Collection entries
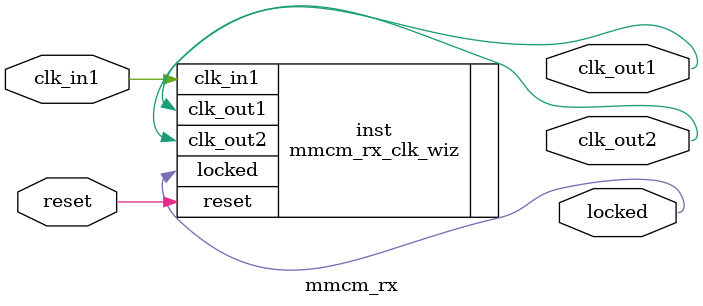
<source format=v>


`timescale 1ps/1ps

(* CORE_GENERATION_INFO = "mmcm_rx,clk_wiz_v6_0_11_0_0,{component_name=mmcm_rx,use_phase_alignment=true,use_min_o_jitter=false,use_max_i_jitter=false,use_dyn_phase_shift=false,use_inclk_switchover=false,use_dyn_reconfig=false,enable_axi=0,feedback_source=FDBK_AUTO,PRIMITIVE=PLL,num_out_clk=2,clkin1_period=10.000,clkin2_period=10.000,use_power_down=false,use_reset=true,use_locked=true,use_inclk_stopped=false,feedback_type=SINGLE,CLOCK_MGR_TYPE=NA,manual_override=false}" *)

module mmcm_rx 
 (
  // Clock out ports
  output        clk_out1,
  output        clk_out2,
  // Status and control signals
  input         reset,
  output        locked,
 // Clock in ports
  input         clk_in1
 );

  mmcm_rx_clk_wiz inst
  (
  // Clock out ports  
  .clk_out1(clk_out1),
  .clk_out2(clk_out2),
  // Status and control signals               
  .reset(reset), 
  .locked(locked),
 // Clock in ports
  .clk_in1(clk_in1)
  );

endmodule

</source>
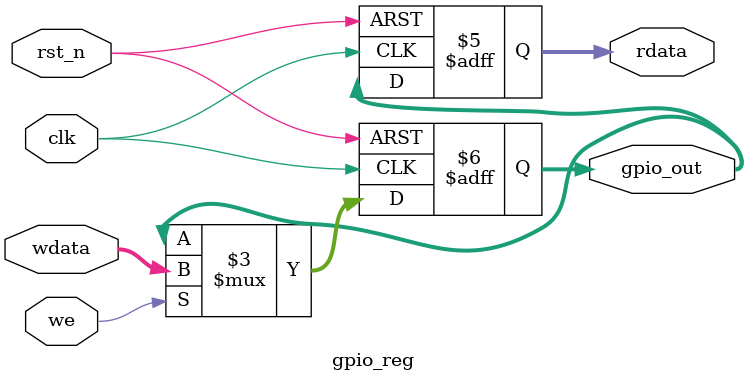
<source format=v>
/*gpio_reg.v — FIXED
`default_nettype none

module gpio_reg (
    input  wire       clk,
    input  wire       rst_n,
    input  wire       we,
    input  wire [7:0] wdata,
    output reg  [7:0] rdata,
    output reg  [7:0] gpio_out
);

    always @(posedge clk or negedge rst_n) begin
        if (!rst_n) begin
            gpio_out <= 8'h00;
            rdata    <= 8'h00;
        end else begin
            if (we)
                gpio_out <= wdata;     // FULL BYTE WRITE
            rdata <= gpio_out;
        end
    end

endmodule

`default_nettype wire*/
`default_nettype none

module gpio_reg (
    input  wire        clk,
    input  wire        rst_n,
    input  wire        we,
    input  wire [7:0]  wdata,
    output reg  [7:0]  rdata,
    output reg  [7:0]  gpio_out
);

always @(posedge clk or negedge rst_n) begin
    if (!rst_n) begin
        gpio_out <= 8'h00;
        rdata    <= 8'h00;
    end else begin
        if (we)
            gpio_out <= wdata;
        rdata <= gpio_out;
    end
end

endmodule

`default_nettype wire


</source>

▸ DIRECTIVE
Tally the lines above that include "rdata", and reply with only the tally.

▸ RESULT OF THIS EXERCISE
6